One of the young organisers Tilisi Faupula said “by combining an old tradition with a new approach, we aimed to create a space of intentional prayer, inviting the Holy Spirit to gather us all in, in virtual community.”
The organisers called on the gifts and talents of emerging leaders from within the networks of the Tongan National Conference (TNC). Speakers including ordained and lay leaders, local Church workers and Second Gen leaders who all spoke to the theme ‘Fruits of the Spirit’ in reference to the gifts referred to in Galatians 5.
Tilisi said they set out hoping to engage with God and build relationships beyond their own immediate context.
“What we have encountered has been nothing short of a blessing as each speaker has brought forth their own experience and insight,” said Tilisi.
“For me personally it’s has been an uplifting experience, journeying through the planning stages to now seeing it all come to fruition. And what was going on behind the scenes has been my favourite part of all.
“Watching my brother and father collaborate to bring across the visions of the participants included: sleepless nights, rushed mornings, technical difficulties and colourful discussions. In these times of feeling flustered the silver lining of ‘The Fruits of the Spirit’ was ever present.
“There have been moments to practice self-control and give gentleness, opportunities to have patience and give kindness. Knowing that God’s goodness grants us with the joy and peace that is founded is his love.”
Another leader, Seini ‘Ofa Palu said she was thankful to Canterbury UC Minister Rev. Salesi Faupula for entrusting the young leaders to undertake the project.
“I can honestly say this Week of Prayer is one of the main highlights of 2020 for me. I was a lost sheep in the first seven months of COVID-19, being in lockdown here in Melbourne,” said Seini.
“As I hosted the evening service for the first day of our Week of Prayer, I was greeted by familiar faces awaiting with such big smiles.
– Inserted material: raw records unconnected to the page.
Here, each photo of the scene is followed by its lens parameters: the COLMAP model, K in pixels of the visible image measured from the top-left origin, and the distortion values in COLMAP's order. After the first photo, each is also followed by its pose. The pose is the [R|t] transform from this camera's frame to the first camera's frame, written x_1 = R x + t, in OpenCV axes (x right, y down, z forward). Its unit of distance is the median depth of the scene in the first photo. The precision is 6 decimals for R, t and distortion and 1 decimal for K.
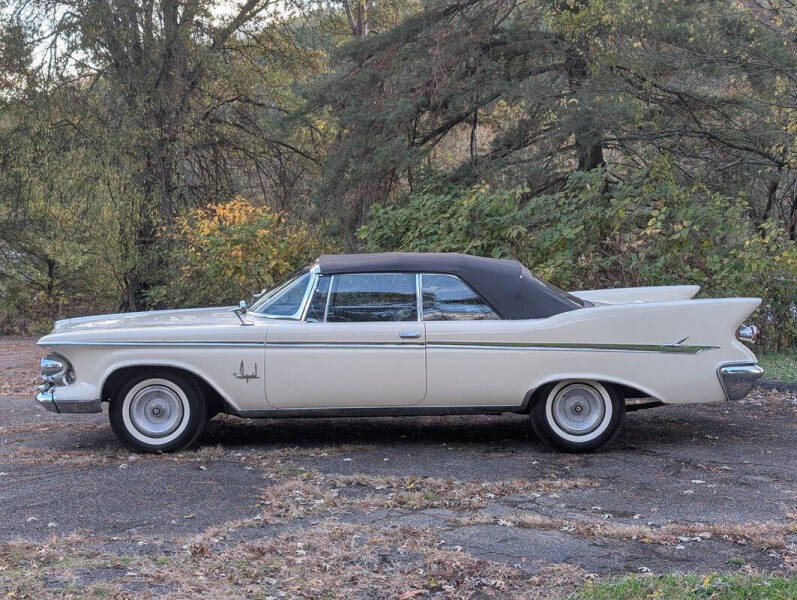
lens RADIAL K [[1213.4, 0, 398.5], [0, 1213.4, 300.0], [0, 0, 1]] dist [0.204167, -0.872148]
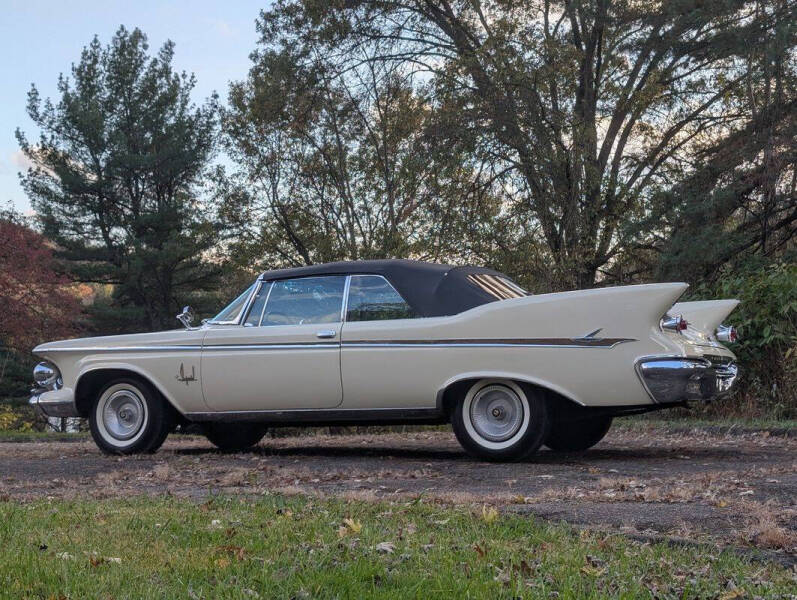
lens RADIAL K [[1212.7, 0, 416.3], [0, 1212.7, 302.1], [0, 0, 1]] dist [0.238596, -1.153375]
pose [[0.904678, -0.037862, -0.424410, 0.484517], [-0.017886, 0.991792, -0.126604, 0.123786], [0.425720, 0.122127, 0.896575, 0.147048]]
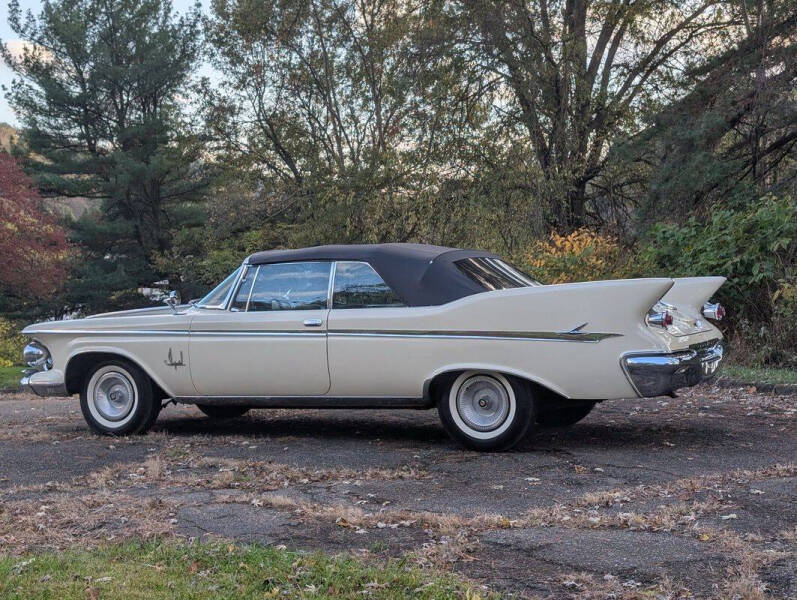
lens RADIAL K [[1213.4, 0, 398.5], [0, 1213.4, 300.0], [0, 0, 1]] dist [0.204167, -0.872148]
pose [[0.901414, -0.014221, -0.432726, 0.489458], [-0.004937, 0.999058, -0.043116, 0.051697], [0.432931, 0.041002, 0.900494, 0.142847]]
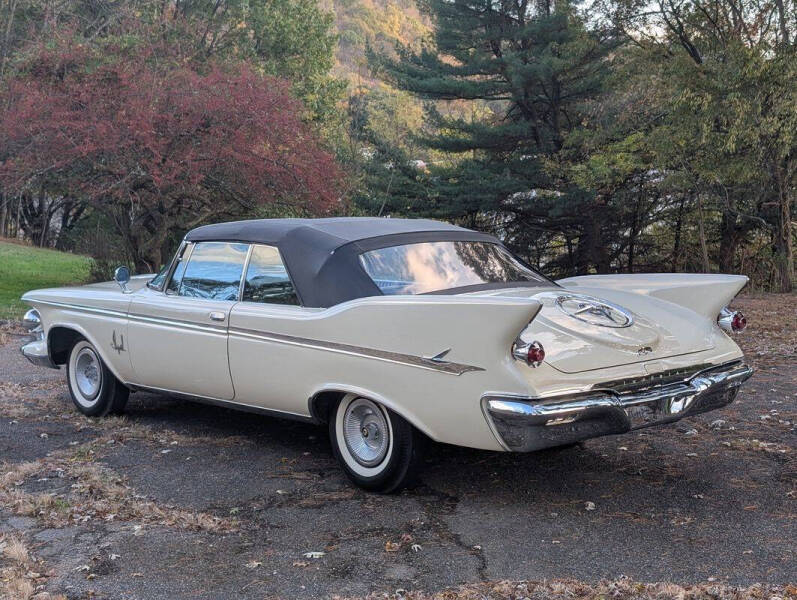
lens RADIAL K [[1213.4, 0, 398.5], [0, 1213.4, 300.0], [0, 0, 1]] dist [0.204167, -0.872148]
pose [[0.672160, 0.063487, -0.737679, 0.707247], [-0.034083, 0.997914, 0.054828, -0.033029], [0.739621, -0.011710, 0.672922, 0.515456]]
As I walked on stage with Tame giving me the count down and Tilisi getting herself ready to put up the “ON LIVE” sign, and Rev. Salesi Faupula with a huge grin in excitement, it was only then that I realised how long it has been since I’ve come to the Church building that I call home.
“With the picture in my head of a full church, knowing exactly where each person would be seated, I praised and thanked God that even in the midst of being separated, we are one together in Christ.”
Teresa Taufa added: “This Week of Prayer has been full of blessings. Going from the rough drafts and program planning to finally come to fruition.”
“Beginning and ending our days with spiritual feeding has been so encouraging. In a sense it feels like a new year, a new beginning!”
“Despite these unprecedented times, I’m glad we have God on our side to keep us united under his protection. A big thank you to Salesi for entrusting us with this week of prayer and the congregation for their ongoing support towards the youth,” said Teresa.
Picture: Young Tongan leaders at Canterbury UC in Melbourne leading online worship. Tilisi Faupulua on vocals, George Walter on keyboard and Sione Hehepoto on guitar.